- TASK DETAILS: Transcribe every line of the items below character for character, leaving nothing out and changing nothing.
++++ AVAILABLE DATA ++++
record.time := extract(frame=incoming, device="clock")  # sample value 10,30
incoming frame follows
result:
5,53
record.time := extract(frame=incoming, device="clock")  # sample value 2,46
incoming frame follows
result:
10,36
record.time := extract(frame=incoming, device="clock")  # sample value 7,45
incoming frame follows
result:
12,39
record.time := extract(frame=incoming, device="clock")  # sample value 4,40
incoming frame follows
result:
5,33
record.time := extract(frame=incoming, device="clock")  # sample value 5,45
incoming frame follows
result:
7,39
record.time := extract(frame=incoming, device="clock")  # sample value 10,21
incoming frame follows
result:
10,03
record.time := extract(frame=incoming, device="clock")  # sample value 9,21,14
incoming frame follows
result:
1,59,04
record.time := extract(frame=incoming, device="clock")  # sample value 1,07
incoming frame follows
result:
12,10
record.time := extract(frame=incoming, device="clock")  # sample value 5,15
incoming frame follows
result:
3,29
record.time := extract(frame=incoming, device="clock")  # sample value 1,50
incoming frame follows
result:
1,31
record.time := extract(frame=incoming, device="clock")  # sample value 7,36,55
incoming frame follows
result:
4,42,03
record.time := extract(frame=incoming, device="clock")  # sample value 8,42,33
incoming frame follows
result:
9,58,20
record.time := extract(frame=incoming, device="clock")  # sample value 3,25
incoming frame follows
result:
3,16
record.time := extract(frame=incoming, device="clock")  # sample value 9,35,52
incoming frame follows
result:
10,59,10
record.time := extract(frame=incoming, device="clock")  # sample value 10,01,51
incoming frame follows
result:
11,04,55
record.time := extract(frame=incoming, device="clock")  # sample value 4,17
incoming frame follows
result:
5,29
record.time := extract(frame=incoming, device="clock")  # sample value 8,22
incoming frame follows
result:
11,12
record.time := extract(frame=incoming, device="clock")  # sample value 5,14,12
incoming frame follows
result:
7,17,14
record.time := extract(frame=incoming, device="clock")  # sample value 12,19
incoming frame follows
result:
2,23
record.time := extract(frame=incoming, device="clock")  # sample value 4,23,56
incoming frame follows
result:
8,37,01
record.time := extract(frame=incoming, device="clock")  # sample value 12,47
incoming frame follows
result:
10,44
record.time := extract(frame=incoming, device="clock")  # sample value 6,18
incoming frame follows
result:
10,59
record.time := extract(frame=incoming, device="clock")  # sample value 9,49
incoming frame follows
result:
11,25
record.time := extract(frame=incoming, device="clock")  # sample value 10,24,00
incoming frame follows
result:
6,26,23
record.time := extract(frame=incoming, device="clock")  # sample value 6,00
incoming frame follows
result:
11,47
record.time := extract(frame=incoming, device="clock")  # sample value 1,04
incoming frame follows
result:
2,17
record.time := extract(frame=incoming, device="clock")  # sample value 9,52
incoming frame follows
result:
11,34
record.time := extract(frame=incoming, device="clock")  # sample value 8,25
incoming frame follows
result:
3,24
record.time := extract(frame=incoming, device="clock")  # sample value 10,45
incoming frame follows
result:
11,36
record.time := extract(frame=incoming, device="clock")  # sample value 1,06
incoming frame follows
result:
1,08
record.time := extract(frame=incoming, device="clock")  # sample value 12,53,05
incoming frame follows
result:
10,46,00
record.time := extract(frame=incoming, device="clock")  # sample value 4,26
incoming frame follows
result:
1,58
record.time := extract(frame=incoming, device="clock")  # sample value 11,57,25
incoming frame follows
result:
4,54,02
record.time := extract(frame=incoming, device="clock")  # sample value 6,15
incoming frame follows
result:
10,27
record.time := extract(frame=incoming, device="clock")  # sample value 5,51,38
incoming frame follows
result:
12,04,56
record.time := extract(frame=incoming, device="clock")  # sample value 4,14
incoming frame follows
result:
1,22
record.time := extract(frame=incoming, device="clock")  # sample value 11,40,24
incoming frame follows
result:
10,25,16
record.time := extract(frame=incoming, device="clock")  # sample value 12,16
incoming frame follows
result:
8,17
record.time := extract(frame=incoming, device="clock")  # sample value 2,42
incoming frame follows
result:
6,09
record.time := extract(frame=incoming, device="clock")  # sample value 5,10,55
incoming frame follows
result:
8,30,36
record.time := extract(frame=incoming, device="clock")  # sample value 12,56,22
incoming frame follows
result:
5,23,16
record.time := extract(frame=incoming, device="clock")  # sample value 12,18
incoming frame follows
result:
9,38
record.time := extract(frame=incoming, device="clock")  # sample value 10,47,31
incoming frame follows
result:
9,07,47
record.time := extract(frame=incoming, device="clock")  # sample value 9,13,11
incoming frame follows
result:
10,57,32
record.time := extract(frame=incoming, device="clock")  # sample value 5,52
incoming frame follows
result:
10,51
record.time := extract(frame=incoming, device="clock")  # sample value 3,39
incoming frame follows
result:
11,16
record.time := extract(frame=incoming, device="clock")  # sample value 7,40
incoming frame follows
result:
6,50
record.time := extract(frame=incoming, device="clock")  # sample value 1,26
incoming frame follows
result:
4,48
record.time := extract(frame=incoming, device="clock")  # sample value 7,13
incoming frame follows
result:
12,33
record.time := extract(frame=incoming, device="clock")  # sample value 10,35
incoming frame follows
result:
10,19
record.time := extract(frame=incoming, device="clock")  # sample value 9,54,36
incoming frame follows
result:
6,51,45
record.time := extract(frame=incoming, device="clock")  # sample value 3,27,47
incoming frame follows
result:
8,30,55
++++
- RESULT:
record.time := extract(frame=incoming, device="clock")  # sample value 10,30
incoming frame follows
result:
5,53
record.time := extract(frame=incoming, device="clock")  # sample value 2,46
incoming frame follows
result:
10,36
record.time := extract(frame=incoming, device="clock")  # sample value 7,45
incoming frame follows
result:
12,39
record.time := extract(frame=incoming, device="clock")  # sample value 4,40
incoming frame follows
result:
5,33
record.time := extract(frame=incoming, device="clock")  # sample value 5,45
incoming frame follows
result:
7,39
record.time := extract(frame=incoming, device="clock")  # sample value 10,21
incoming frame follows
result:
10,03
record.time := extract(frame=incoming, device="clock")  # sample value 9,21,14
incoming frame follows
result:
1,59,04
record.time := extract(frame=incoming, device="clock")  # sample value 1,07
incoming frame follows
result:
12,10
record.time := extract(frame=incoming, device="clock")  # sample value 5,15
incoming frame follows
result:
3,29
record.time := extract(frame=incoming, device="clock")  # sample value 1,50
incoming frame follows
result:
1,31
record.time := extract(frame=incoming, device="clock")  # sample value 7,36,55
incoming frame follows
result:
4,42,03
record.time := extract(frame=incoming, device="clock")  # sample value 8,42,33
incoming frame follows
result:
9,58,20
record.time := extract(frame=incoming, device="clock")  # sample value 3,25
incoming frame follows
result:
3,16
record.time := extract(frame=incoming, device="clock")  # sample value 9,35,52
incoming frame follows
result:
10,59,10
record.time := extract(frame=incoming, device="clock")  # sample value 10,01,51
incoming frame follows
result:
11,04,55
record.time := extract(frame=incoming, device="clock")  # sample value 4,17
incoming frame follows
result:
5,29
record.time := extract(frame=incoming, device="clock")  # sample value 8,22
incoming frame follows
result:
11,12
record.time := extract(frame=incoming, device="clock")  # sample value 5,14,12
incoming frame follows
result:
7,17,14
record.time := extract(frame=incoming, device="clock")  # sample value 12,19
incoming frame follows
result:
2,23
record.time := extract(frame=incoming, device="clock")  # sample value 4,23,56
incoming frame follows
result:
8,37,01
record.time := extract(frame=incoming, device="clock")  # sample value 12,47
incoming frame follows
result:
10,44
record.time := extract(frame=incoming, device="clock")  # sample value 6,18
incoming frame follows
result:
10,59
record.time := extract(frame=incoming, device="clock")  # sample value 9,49
incoming frame follows
result:
11,25
record.time := extract(frame=incoming, device="clock")  # sample value 10,24,00
incoming frame follows
result:
6,26,23
record.time := extract(frame=incoming, device="clock")  # sample value 6,00
incoming frame follows
result:
11,47
record.time := extract(frame=incoming, device="clock")  # sample value 1,04
incoming frame follows
result:
2,17
record.time := extract(frame=incoming, device="clock")  # sample value 9,52
incoming frame follows
result:
11,34
record.time := extract(frame=incoming, device="clock")  # sample value 8,25
incoming frame follows
result:
3,24
record.time := extract(frame=incoming, device="clock")  # sample value 10,45
incoming frame follows
result:
11,36
record.time := extract(frame=incoming, device="clock")  # sample value 1,06
incoming frame follows
result:
1,08
record.time := extract(frame=incoming, device="clock")  # sample value 12,53,05
incoming frame follows
result:
10,46,00
record.time := extract(frame=incoming, device="clock")  # sample value 4,26
incoming frame follows
result:
1,58
record.time := extract(frame=incoming, device="clock")  # sample value 11,57,25
incoming frame follows
result:
4,54,02
record.time := extract(frame=incoming, device="clock")  # sample value 6,15
incoming frame follows
result:
10,27
record.time := extract(frame=incoming, device="clock")  # sample value 5,51,38
incoming frame follows
result:
12,04,56
record.time := extract(frame=incoming, device="clock")  # sample value 4,14
incoming frame follows
result:
1,22
record.time := extract(frame=incoming, device="clock")  # sample value 11,40,24
incoming frame follows
result:
10,25,16
record.time := extract(frame=incoming, device="clock")  # sample value 12,16
incoming frame follows
result:
8,17
record.time := extract(frame=incoming, device="clock")  # sample value 2,42
incoming frame follows
result:
6,09
record.time := extract(frame=incoming, device="clock")  # sample value 5,10,55
incoming frame follows
result:
8,30,36
record.time := extract(frame=incoming, device="clock")  # sample value 12,56,22
incoming frame follows
result:
5,23,16
record.time := extract(frame=incoming, device="clock")  # sample value 12,18
incoming frame follows
result:
9,38
record.time := extract(frame=incoming, device="clock")  # sample value 10,47,31
incoming frame follows
result:
9,07,47
record.time := extract(frame=incoming, device="clock")  # sample value 9,13,11
incoming frame follows
result:
10,57,32
record.time := extract(frame=incoming, device="clock")  # sample value 5,52
incoming frame follows
result:
10,51
record.time := extract(frame=incoming, device="clock")  # sample value 3,39
incoming frame follows
result:
11,16
record.time := extract(frame=incoming, device="clock")  # sample value 7,40
incoming frame follows
result:
6,50
record.time := extract(frame=incoming, device="clock")  # sample value 1,26
incoming frame follows
result:
4,48
record.time := extract(frame=incoming, device="clock")  # sample value 7,13
incoming frame follows
result:
12,33
record.time := extract(frame=incoming, device="clock")  # sample value 10,35
incoming frame follows
result:
10,19
record.time := extract(frame=incoming, device="clock")  # sample value 9,54,36
incoming frame follows
result:
6,51,45
record.time := extract(frame=incoming, device="clock")  # sample value 3,27,47
incoming frame follows
result:
8,30,55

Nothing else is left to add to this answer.